Imprinted genes are often involved in cancer pathogenesis as well. A silent, imprinted allele is often equated with the first hit in geneticist Alfred G. Knudson's now-famous "two-hit hypothesis" of cancer development. This theory states that since most of the genes that regulate cancer are still effective even when one of the two copies is disabled, going from a normal phenotype to a cancer phenotype actually requires two mutations, or "hits" to a cancer-controlling gene. A preexisting mutation in one of the genes would act as one hit; so would an imprint. Indeed, aberrant activity among imprinted genes is linked to a range of carcinomas, including hepatoblastomas, rhabdomyosarcoma and adrenal carcinoma. For many patients with Beckwith-Wiedemann syndrome, abnormal methylation of one gene on chromosome 11 correlates with the development of pediatric cancers. And several adult-onset cancers, including colorectal carcinoma, bladder cancer, osteosarcoma, ovarian cancer and breast cancer, are linked to IGF2 overproduction because of the loss of imprinting.
Some complex behavioral traits also seem to have an imprinted component. An example comes from females with Turner syndrome, who have only a single X chromosome that can come from either their mother or father. Depending on the origin of their X chromosome, they may develop atypical cognitive and social phenotypes. This inheritance pattern points to the presence of one or more paternally activated genes on the X that regulate these dimensions of personality. And because normal XY males only inherit the X chromosome from their mother, the presence of such a maternally silenced allele could explain in part the sexual dimorphism in sociability between males and females. Parent-of-origin effects also show up in other neurobehavioral conditions, including autism, Alzheimer's disease, bipolar disorder and schizophrenia. These findings have led to the intriguing hypothesis that such disorders stem from imprinting errors during early brain development. The imprinted genes involved in the formation of these disorders are unknown. Nonetheless, it is apparent that many imprinted genes in the human genome remain to be discovered.
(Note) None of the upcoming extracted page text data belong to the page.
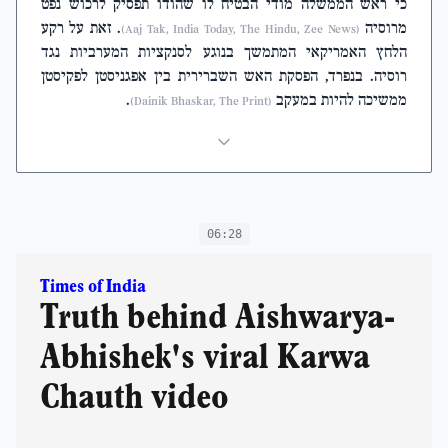
כי ראש הממשלה מודי הבטיח לו שהודו תפסיק לרכוש נפט
מרוסיה
. זאת על רקע
(Aaj Tak, India Today, The Hindu, Zee News)
הלחץ האמריקאי המתמשך בנוגע לסנקציות המערביות נגד
רוסיה. בנפרד, הפסקת האש השברירית בין אפגניסטן לפקיסטן
ממשיכה להיות במעקב
.
(Dainik Bhaskar, The Print)
06:28
Times of India
Truth behind Aishwarya-
Abhishek's viral Karwa
Chauth video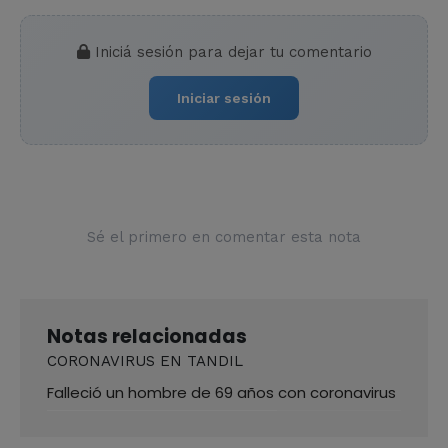
Iniciá sesión para dejar tu comentario
Iniciar sesión
Sé el primero en comentar esta nota
Notas relacionadas
CORONAVIRUS EN TANDIL
Falleció un hombre de 69 años con coronavirus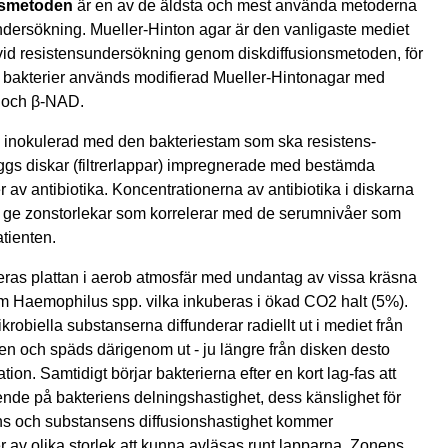
nsmetoden
är en av de äldsta och mest använda metoderna
under­sökning. Mueller-Hinton agar är den vanligaste mediet
d resistensundersökning genom disk­diffusions­metoden, för
 bakterier används modifierad Mueller-Hintonagar med
od och β-NAD.
 inokulerad med den bakteriestam som ska resistens­
gs diskar (filtrerlappar) impregnerade med bes­täm­da
 av antibiotika. Koncentrationerna av antibiotika i diskarna
att ge zonstorlekar som korrelerar med de serum­nivåer som
tienten.
eras plattan i aerob atmosfär med undantag av vissa kräsna
m Haemophilus spp. vilka inkuberas i ökad CO2 halt (5%).
krobiella substanserna diffunderar radiellt ut i mediet från
ken och späds därigenom ut - ju längre från disken desto
tion. Samtidigt börjar bakterierna efter en kort lag-fas att
ende på bakteriens delningshastighet, dess känslighet för
ns och substansens diffusionshastighet kommer
av olika storlek att kunna avläsas runt lapparna. Zonens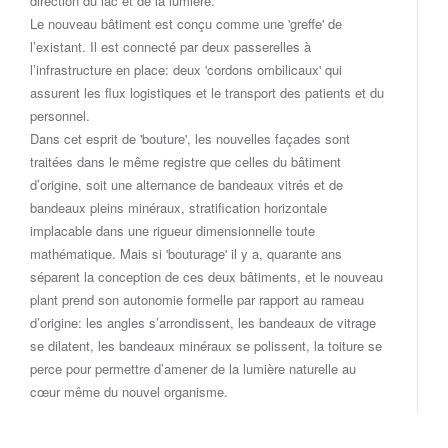
direction du lac et de la lumière.
Le nouveau bâtiment est conçu comme une 'greffe' de
l’existant. Il est connecté par deux passerelles à
l’infrastructure en place: deux 'cordons ombilicaux' qui
assurent les flux logistiques et le transport des patients et du
personnel.
Dans cet esprit de 'bouture', les nouvelles façades sont
traitées dans le même registre que celles du bâtiment
d’origine, soit une alternance de bandeaux vitrés et de
bandeaux pleins minéraux, stratification horizontale
implacable dans une rigueur dimensionnelle toute
mathématique. Mais si 'bouturage' il y a, quarante ans
séparent la conception de ces deux bâtiments, et le nouveau
plant prend son autonomie formelle par rapport au rameau
d’origine: les angles s’arrondissent, les bandeaux de vitrage
se dilatent, les bandeaux minéraux se polissent, la toiture se
perce pour permettre d’amener de la lumière naturelle au
cœur même du nouvel organisme.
Until geneticists understand much more about the molecular evolution of imprinting, the debate about whether imprinted genes are adaptive or maladaptive will continue. Yet both camps would agree that this subset of genes needs to be identified in humans because of its often-harmful influence. Toward this end, we are now applying to the human genome the same algorithms we originally developed to find imprinted genes in the mouse genome. By mapping those genes predicted to be imprinted in humans onto the landscape of disease risk defined by linkage studies, we hope to define the genetic—and epigenetic—components of many more diseases.